Heart failure medication falls short of primary endpoint in phase 3 trial

Novartis announced that a phase 3 study evaluating the company’s investigational heart failure medication (serelaxin) did not meet its primary endpoint.

Results of the RELAX-AHF-2 study found that patients with acute heart failure who received serelaxin did not have a reduction in cardiovascular death through 180 days or a reduction in worsening heart failure through five days when added to standard therapy, according to a news release.

In May 2014, the FDA refused to approve serelaxin, 11 months after the agency granted the infusion medication a breakthrough therapy designation.

“We are disappointed this study did not confirm the efficacy of [serelaxin] in acute heart failure, especially given the urgent need for effective new treatments for this condition,” Novartis chief medical officer Vas Narasimhan said in a news release. “We will continue to further analyze the data to better understand and learn from these results as well as evaluate next steps for the overall program.”

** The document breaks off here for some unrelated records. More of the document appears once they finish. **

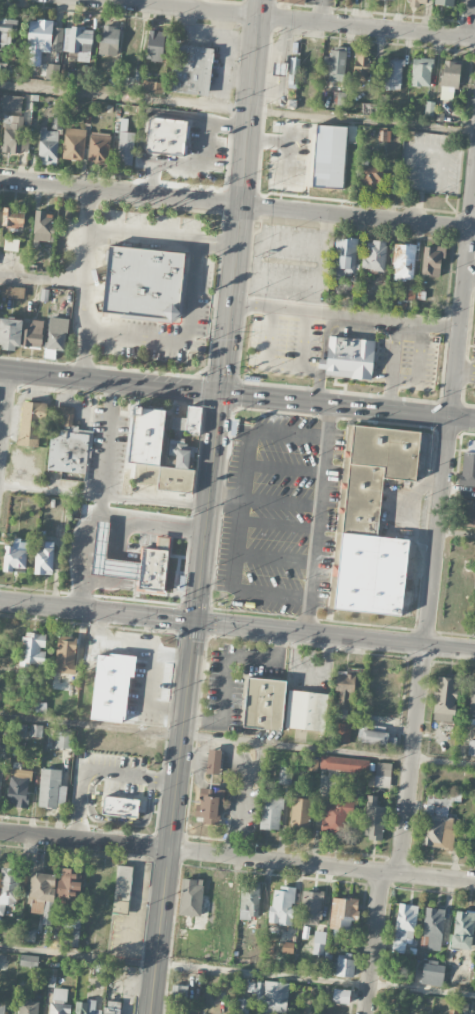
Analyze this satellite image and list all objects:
building: (294, 1)
building: (416, 2)
building: (445, 2)
road: (320, 12)
road: (288, 20)
road: (474, 29)
building: (7, 34)
building: (110, 36)
building: (39, 39)
building: (78, 39)
building: (156, 45)
building: (130, 46)
building: (335, 62)
building: (362, 66)
building: (1, 68)
building: (279, 68)
building: (192, 69)
building: (421, 71)
building: (293, 72)
building: (394, 73)
building: (449, 79)
building: (153, 86)
building: (12, 103)
road: (237, 108)
building: (57, 121)
building: (282, 129)
building: (12, 134)
building: (166, 135)
building: (49, 143)
building: (75, 144)
building: (99, 147)
building: (125, 147)
building: (329, 156)
building: (275, 159)
building: (369, 175)
road: (242, 196)
road: (237, 204)
building: (13, 218)
building: (44, 227)
road: (143, 235)
road: (217, 243)
building: (11, 244)
building: (374, 255)
building: (346, 257)
road: (87, 259)
building: (432, 260)
building: (403, 261)
road: (470, 270)
road: (43, 278)
building: (144, 284)
building: (12, 291)
road: (463, 296)
building: (411, 300)
road: (346, 316)
building: (20, 333)
building: (57, 334)
road: (184, 340)
road: (83, 354)
building: (348, 357)
road: (466, 375)
road: (111, 382)
traffic signals: (223, 394)
road: (338, 405)
road: (4, 406)
road: (464, 419)
building: (188, 421)
road: (329, 422)
building: (30, 423)
building: (68, 443)
building: (158, 452)
road: (324, 454)
building: (467, 468)
road: (104, 498)
road: (102, 505)
road: (405, 508)
road: (102, 512)
building: (467, 513)
building: (370, 520)
road: (458, 533)
building: (151, 538)
building: (15, 557)
building: (44, 559)
road: (232, 579)
traffic signals: (195, 620)
road: (237, 624)
road: (428, 646)
building: (33, 649)
building: (65, 654)
road: (228, 668)
building: (112, 687)
building: (344, 690)
building: (445, 698)
building: (472, 701)
road: (185, 703)
building: (283, 706)
building: (0, 728)
building: (36, 730)
building: (343, 731)
building: (375, 735)
building: (63, 738)
road: (237, 741)
building: (471, 747)
building: (213, 761)
building: (344, 763)
building: (312, 764)
building: (381, 774)
building: (285, 776)
building: (0, 777)
building: (19, 788)
building: (51, 788)
building: (120, 806)
building: (209, 806)
building: (271, 812)
building: (299, 813)
building: (335, 818)
building: (373, 819)
building: (438, 822)
road: (237, 857)
building: (68, 884)
building: (8, 887)
building: (122, 889)
building: (41, 894)
building: (192, 901)
building: (249, 903)
building: (281, 905)
building: (311, 906)
building: (343, 913)
building: (405, 926)
building: (433, 928)
building: (462, 929)
building: (70, 933)
building: (182, 933)
building: (29, 936)
building: (318, 941)
road: (375, 942)
building: (287, 947)
building: (28, 960)
building: (345, 964)
building: (99, 968)
road: (237, 971)
building: (432, 972)
building: (179, 991)
building: (341, 995)
building: (274, 996)
building: (59, 1000)
building: (242, 1005)
building: (28, 1007)
building: (112, 1007)
building: (2, 1008)
building: (87, 1008)
building: (393, 1013)

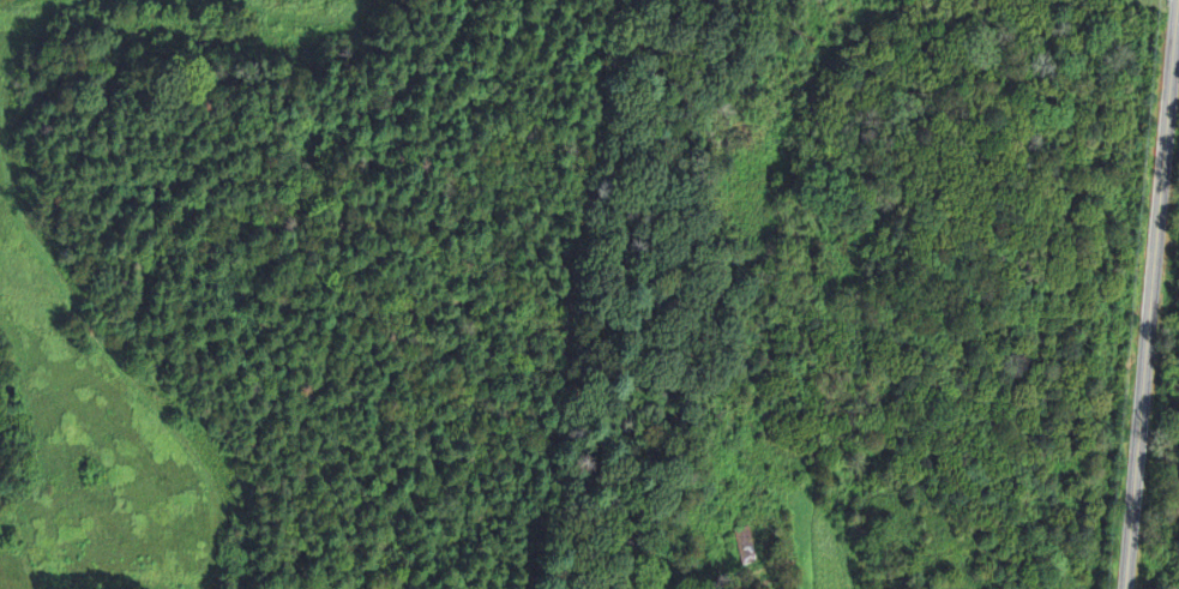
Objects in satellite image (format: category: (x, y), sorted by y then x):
road: (1172, 62)
road: (1144, 356)
building: (722, 469)
building: (744, 539)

Novartis’s heart failure portfolio includes sacubitril/valsartan (Entresto), a twice-daily oral medication that the FDA approved in July 2015. After sales of the drug failed to meet expectations, Novartis announced last July that it would spend an additional $200 million before the end of the year to promote sacubitril/valsartan.

In 2016, the company had $170 million in sacubitril/valsartan sales, including $68 million during the fourth quarter. Last May, the American College of Cardiology, American Heart Association and Heart Failure Society of America released guidelines that gave a class I recommendation to sacubitril/valsartan.

Novartis said in its 2016 annual report that it expects to triple the prescription volume for sacubitril/valsartan in the U.S. by the fourth quarter of 2017.